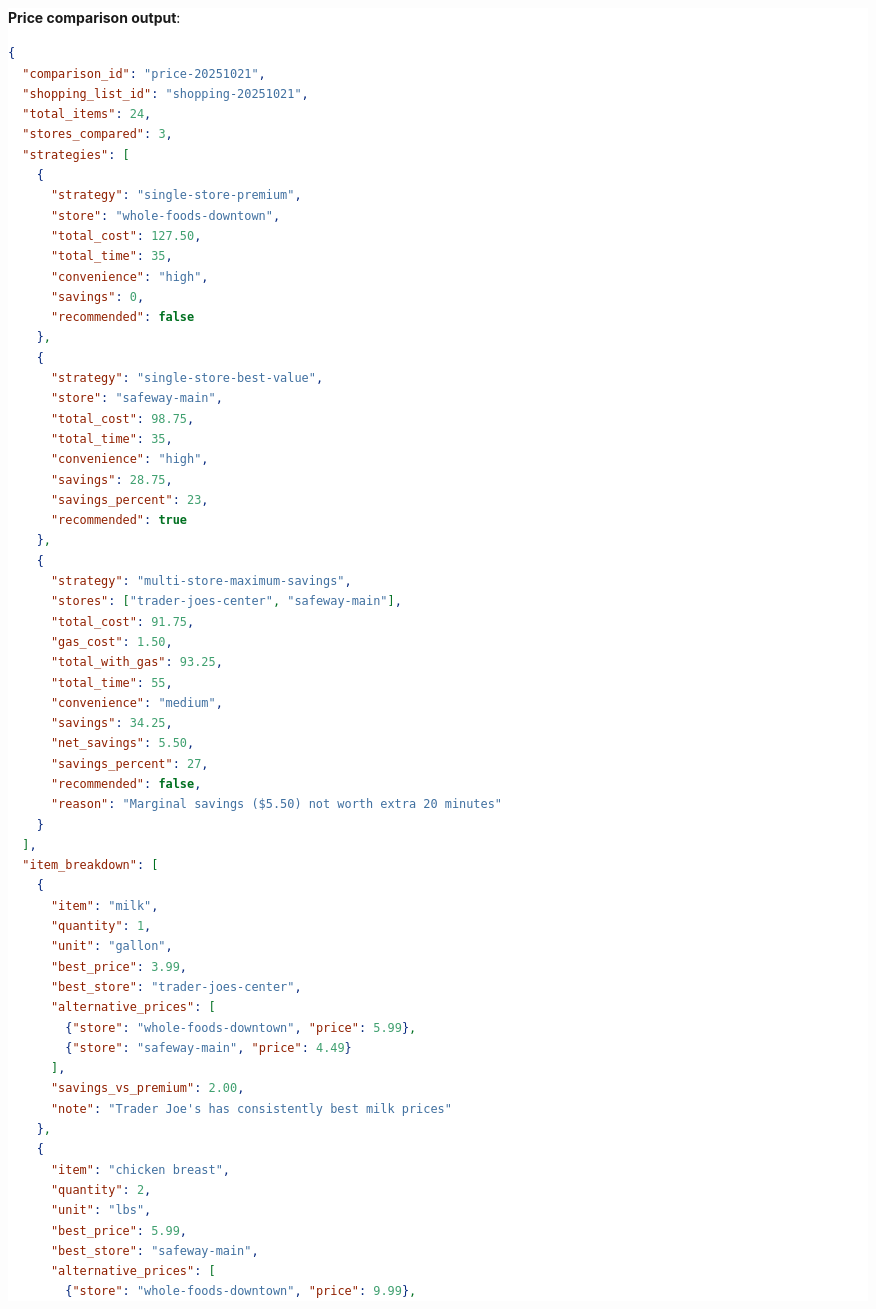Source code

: **Price comparison output**:
```json
{
  "comparison_id": "price-20251021",
  "shopping_list_id": "shopping-20251021",
  "total_items": 24,
  "stores_compared": 3,
  "strategies": [
    {
      "strategy": "single-store-premium",
      "store": "whole-foods-downtown",
      "total_cost": 127.50,
      "total_time": 35,
      "convenience": "high",
      "savings": 0,
      "recommended": false
    },
    {
      "strategy": "single-store-best-value",
      "store": "safeway-main",
      "total_cost": 98.75,
      "total_time": 35,
      "convenience": "high",
      "savings": 28.75,
      "savings_percent": 23,
      "recommended": true
    },
    {
      "strategy": "multi-store-maximum-savings",
      "stores": ["trader-joes-center", "safeway-main"],
      "total_cost": 91.75,
      "gas_cost": 1.50,
      "total_with_gas": 93.25,
      "total_time": 55,
      "convenience": "medium",
      "savings": 34.25,
      "net_savings": 5.50,
      "savings_percent": 27,
      "recommended": false,
      "reason": "Marginal savings ($5.50) not worth extra 20 minutes"
    }
  ],
  "item_breakdown": [
    {
      "item": "milk",
      "quantity": 1,
      "unit": "gallon",
      "best_price": 3.99,
      "best_store": "trader-joes-center",
      "alternative_prices": [
        {"store": "whole-foods-downtown", "price": 5.99},
        {"store": "safeway-main", "price": 4.49}
      ],
      "savings_vs_premium": 2.00,
      "note": "Trader Joe's has consistently best milk prices"
    },
    {
      "item": "chicken breast",
      "quantity": 2,
      "unit": "lbs",
      "best_price": 5.99,
      "best_store": "safeway-main",
      "alternative_prices": [
        {"store": "whole-foods-downtown", "price": 9.99},
```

====

# [TASK DIRECTIONS]
Using the material above, return every line that holds the string "center".

# [ANSWER FOR THE TASK]
      "stores": ["trader-joes-center", "safeway-main"],
      "best_store": "trader-joes-center",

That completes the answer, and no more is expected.